Le parole sulla porta.
Leggere tra le righe, per comprendere l’assurdità dei nostri giorni.
Domenica mattina, due passi fino all’edicola per i giornali, il marciapiede di un quartiere borghese come tanti, tra il centro e la periferia, con le luci di natale, i negozi aperti per i regali, il freddo sulla faccia e gli occhi che trotterellano sulle insegne, gli avvisi, le promozioni.
Mi piace sempre leggere quello che viene scritto sulle vetrine, da sempre: due generazioni di commercianti devono aver lasciato tracce genetiche sui movimenti involontari dei miei bulbi oculari. Alcune volte mi viene da correggere i refusi, altre volte rido, ed è capitato anche che un cartello mi abbia invitato a entrare. Come quello scritto dal gestore di un sexy shop sulla circonvallazione che prometteva uno sconto a chi entrava con un sorriso. Mi ha descritto una clientela timida, imbarazzata, frettolosa e spaventata, sorridente mai. Per questo ha scritto così sulla porta, ma fino a quel momento non aveva fatto ancora uno sconto. Si vede che anche scopare non è più divertente di questi tempi.

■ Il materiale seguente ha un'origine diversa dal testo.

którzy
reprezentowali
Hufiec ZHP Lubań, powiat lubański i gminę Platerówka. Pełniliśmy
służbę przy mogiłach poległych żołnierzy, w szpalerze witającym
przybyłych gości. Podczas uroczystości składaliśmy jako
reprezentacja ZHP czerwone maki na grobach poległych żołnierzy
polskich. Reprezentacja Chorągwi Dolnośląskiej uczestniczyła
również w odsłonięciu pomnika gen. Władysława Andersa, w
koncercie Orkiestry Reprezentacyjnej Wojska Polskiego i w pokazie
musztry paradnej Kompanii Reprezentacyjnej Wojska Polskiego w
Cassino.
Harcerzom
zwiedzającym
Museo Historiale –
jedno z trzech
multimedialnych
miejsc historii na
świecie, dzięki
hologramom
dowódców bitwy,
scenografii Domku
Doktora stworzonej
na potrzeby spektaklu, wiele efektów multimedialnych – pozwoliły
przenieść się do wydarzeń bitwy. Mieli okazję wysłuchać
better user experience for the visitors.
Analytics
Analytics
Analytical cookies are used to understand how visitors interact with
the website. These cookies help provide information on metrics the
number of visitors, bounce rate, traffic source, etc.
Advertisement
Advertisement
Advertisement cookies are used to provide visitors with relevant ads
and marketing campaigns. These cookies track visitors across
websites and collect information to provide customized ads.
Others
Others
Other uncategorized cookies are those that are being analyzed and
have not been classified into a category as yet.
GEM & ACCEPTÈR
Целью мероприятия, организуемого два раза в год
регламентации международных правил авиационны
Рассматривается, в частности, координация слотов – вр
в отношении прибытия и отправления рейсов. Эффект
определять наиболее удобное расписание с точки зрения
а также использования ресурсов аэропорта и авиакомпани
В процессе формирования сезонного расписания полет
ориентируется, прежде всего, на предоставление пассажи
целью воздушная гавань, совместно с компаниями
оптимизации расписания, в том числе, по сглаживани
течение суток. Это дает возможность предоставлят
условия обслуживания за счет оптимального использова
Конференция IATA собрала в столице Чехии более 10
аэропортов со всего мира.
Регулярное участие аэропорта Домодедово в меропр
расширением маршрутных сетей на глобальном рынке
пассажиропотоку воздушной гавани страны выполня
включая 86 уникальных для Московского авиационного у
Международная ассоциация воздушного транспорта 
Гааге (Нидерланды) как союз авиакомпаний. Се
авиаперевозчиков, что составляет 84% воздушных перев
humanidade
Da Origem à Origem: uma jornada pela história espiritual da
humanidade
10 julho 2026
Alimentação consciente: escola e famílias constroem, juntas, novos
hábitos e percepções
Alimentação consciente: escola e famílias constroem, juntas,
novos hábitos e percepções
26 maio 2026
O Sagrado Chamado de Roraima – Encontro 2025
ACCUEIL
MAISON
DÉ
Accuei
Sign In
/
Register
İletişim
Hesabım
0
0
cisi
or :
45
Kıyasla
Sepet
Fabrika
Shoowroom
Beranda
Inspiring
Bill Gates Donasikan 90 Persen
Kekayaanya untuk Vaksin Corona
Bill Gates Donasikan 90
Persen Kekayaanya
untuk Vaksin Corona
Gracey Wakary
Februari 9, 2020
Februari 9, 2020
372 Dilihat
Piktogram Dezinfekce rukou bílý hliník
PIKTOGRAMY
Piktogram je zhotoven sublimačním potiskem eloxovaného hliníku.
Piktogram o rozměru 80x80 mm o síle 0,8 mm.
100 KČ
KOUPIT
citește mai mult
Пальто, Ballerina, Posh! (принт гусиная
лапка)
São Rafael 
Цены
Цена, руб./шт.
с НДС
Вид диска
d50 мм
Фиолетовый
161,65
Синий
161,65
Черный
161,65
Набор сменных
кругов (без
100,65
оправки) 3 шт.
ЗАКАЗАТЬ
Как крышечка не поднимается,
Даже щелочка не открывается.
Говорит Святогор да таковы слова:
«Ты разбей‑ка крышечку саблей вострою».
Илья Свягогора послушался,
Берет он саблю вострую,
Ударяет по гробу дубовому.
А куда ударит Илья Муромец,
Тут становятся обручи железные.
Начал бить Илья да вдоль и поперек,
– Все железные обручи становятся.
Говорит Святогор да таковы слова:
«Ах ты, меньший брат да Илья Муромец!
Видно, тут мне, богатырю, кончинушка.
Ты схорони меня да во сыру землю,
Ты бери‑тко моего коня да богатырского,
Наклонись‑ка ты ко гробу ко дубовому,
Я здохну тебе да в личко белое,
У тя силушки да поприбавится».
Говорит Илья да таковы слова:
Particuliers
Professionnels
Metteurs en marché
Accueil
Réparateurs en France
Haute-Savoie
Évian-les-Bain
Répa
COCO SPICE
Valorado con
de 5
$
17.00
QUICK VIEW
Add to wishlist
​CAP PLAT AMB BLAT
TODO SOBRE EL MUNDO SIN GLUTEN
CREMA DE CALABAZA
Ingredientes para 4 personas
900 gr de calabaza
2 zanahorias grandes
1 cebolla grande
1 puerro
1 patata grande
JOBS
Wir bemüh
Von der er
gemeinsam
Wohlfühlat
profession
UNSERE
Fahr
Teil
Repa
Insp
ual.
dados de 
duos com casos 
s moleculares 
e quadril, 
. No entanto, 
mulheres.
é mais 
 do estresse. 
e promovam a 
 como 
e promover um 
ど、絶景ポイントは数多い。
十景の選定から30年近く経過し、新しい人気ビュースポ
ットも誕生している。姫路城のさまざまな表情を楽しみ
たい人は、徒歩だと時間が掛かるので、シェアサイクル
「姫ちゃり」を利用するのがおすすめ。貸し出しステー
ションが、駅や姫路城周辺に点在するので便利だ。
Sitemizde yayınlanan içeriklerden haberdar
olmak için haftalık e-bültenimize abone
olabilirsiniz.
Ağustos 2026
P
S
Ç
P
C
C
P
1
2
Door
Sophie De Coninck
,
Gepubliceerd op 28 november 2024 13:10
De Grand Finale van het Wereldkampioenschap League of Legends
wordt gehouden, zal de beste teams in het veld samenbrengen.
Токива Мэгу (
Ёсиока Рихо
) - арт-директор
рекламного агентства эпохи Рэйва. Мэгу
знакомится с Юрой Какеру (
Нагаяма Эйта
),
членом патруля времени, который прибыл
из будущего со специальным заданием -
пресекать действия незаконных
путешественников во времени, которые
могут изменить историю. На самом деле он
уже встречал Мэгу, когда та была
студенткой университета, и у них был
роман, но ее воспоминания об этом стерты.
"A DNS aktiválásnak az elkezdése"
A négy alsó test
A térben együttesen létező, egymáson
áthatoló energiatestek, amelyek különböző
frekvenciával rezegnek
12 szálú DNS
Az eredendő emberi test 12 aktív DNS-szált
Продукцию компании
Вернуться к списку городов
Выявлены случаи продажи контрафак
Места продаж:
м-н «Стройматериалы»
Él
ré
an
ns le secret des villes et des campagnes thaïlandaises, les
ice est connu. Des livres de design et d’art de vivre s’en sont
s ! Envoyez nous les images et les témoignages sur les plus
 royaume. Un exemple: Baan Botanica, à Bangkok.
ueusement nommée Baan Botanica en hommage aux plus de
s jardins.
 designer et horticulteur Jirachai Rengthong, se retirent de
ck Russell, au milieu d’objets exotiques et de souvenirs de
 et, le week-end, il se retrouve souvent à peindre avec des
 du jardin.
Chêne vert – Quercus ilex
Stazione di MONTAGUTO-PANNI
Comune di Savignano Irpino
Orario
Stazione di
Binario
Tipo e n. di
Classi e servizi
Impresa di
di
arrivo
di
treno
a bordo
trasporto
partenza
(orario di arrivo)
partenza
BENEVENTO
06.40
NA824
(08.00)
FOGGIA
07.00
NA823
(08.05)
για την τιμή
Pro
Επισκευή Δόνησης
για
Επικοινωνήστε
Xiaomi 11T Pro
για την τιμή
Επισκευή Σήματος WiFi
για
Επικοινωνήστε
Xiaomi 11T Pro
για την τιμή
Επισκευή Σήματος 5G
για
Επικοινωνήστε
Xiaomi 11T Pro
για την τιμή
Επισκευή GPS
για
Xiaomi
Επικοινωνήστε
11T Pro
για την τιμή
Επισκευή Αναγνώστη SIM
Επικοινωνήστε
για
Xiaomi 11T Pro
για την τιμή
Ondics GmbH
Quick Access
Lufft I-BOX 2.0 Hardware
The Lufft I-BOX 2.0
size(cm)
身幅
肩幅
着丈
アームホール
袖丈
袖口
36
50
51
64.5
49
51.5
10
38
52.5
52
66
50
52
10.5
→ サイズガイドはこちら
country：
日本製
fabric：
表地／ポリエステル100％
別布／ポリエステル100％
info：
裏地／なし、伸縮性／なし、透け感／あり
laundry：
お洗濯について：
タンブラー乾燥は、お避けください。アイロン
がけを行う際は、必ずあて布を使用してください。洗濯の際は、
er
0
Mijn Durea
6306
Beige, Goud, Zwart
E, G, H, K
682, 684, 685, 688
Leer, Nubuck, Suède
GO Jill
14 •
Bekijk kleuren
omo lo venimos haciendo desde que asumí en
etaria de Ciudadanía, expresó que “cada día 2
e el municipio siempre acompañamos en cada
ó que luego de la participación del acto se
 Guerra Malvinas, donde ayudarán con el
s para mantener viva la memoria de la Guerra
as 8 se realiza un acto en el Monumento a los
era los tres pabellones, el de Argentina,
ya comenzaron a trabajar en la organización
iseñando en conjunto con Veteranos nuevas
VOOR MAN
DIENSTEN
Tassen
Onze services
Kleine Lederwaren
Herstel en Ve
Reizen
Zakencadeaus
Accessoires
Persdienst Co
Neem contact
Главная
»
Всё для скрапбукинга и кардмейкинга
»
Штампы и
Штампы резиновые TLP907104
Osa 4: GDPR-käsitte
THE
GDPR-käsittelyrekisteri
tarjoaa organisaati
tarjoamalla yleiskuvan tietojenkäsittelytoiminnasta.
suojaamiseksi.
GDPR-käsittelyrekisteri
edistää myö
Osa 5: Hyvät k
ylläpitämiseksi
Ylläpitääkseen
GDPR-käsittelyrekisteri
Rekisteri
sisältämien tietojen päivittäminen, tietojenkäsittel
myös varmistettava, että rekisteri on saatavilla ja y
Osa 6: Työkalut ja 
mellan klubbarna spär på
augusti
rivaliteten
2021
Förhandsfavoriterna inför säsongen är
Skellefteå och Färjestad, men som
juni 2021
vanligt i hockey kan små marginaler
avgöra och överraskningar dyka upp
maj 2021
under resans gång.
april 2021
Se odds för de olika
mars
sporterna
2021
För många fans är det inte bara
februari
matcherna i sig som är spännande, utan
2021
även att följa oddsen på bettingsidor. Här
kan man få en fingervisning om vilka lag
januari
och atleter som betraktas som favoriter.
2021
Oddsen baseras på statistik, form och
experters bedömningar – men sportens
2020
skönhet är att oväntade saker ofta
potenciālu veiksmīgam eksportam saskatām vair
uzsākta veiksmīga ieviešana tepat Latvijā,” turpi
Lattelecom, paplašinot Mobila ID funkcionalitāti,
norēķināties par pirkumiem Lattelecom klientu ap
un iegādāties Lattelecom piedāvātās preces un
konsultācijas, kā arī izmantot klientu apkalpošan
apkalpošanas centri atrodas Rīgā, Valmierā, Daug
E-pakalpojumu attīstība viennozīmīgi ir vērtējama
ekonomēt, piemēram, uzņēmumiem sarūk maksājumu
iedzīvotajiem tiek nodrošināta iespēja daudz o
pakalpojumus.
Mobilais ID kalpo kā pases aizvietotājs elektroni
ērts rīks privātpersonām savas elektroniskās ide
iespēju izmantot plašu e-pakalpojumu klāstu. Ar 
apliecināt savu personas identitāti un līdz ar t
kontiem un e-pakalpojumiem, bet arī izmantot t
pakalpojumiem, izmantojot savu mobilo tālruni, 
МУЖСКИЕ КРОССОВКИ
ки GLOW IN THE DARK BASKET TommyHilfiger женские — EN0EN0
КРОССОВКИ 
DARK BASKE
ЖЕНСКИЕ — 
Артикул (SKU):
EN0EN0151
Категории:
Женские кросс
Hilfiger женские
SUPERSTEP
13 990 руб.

Stamattina invece mi ha colpito molto il cartello all’ingresso di un portone elegante, nel quartiere borghese di cui sopra. Passatoia, portineria, un altro cancello dopo il primo, con un secondo citofono e un lungo corridoio tra i due varchi. Dev’essere quell’atrio così ampio che induce i rider a varcare il primo ingresso con la loro bicicletta. Hanno una manciata di minuti dalla chiamata alla consegna, se chi ordina non scende — e chi ordina non scende quasi mai — la bicicletta rischia di sparire. Rubata a un disperato, da qualche altro disperato. Si chiama guerra tra poveri, ma se siamo diventati indifferenti alle guerre dei ricchi, figuriamoci quanto possono interessarci quelle tra miserabili.
Ma torniamo al cartello, perché non c’è scritto che è vietato entrare con la bicicletta, punto. C’è scritto che è vietato entrare con la bicicletta quando si consegna cibo a domicilio. Quindi, deduco, l’e-bike a 18 rapporti con telaio in fibra di carbonio la tiriamo dentro fino al cortile, quella dei nuovi schiavi resta fuori. E sinceramente il razionale mi sfugge. O meglio, lo comprendo, ma mi fa orrore.
Dev’essere un condominio dove i delivery sono di casa, fuor di metafora intendo, meglio vietare a questi poveretti di mettere in sicurezza la propria bicicletta mentre salgono a portarti la cena.
Forse ha ragione Adela Cortina quando scrive del nostro disprezzo cognitivo verso la povertà. Non è razzismo, sembra non sia possibile neanche immaginarne l’eventualità, le nostre società democratiche e liberali portano in dote inclusione e melting pot, ma “hanno vinto i ricchi”, per dirla con il titolo di un altro bel libro, e quindi la tua bicicletta resta sul marciapiede. Se te la rubano perdi anche il lavoro, perché all’algoritmo la cosa non interessa, anzi, credo ti facciano pagare anche il bauletto, ma dovrei informarmi.
Anni fa consegnavo fiori a domicilio per il negozio di mio zio, amavo farlo nei giorni che anticipavano il natale. Le mance erano generose, si smetteva di andare a scuola giorni prima rispetto alla pausa festiva perché le consegne erano tantissime. La città veniva divisa in quadranti e ognuno di noi si prendeva uno o più quartieri. A volte mi è capitato il centro di Milano, c’era quasi sempre una portineria, mi veniva indicato il piano e spesso venivo invitato a prendere l’ascensore di servizio. Ecco, ogni volta che mi veniva indicato l’ascensore di servizio io sentivo dentro di me una specie di frustrazione, come se non meritassi l’accesso all’ascensore padronale, neanche con la mia pelle bianca e il piumino griffato, neanche accompagnato dai colori e dal profumo dei doni che dovevo recapitare.
Credo sia questa l’aporofobia: una diffidenza implicita, atavica e recondita, una specie di distanziamento sociale che vuole difendersi dal virus della povertà.
Io non so che fine abbiano fatto gli ascensori di servizio dentro le case dei centri storici, temo siano vietati anche quelli a chi consegna il cibo a domicilio, che prendano le scale e preghino il proprio dio di trovare la bicicletta quando escono.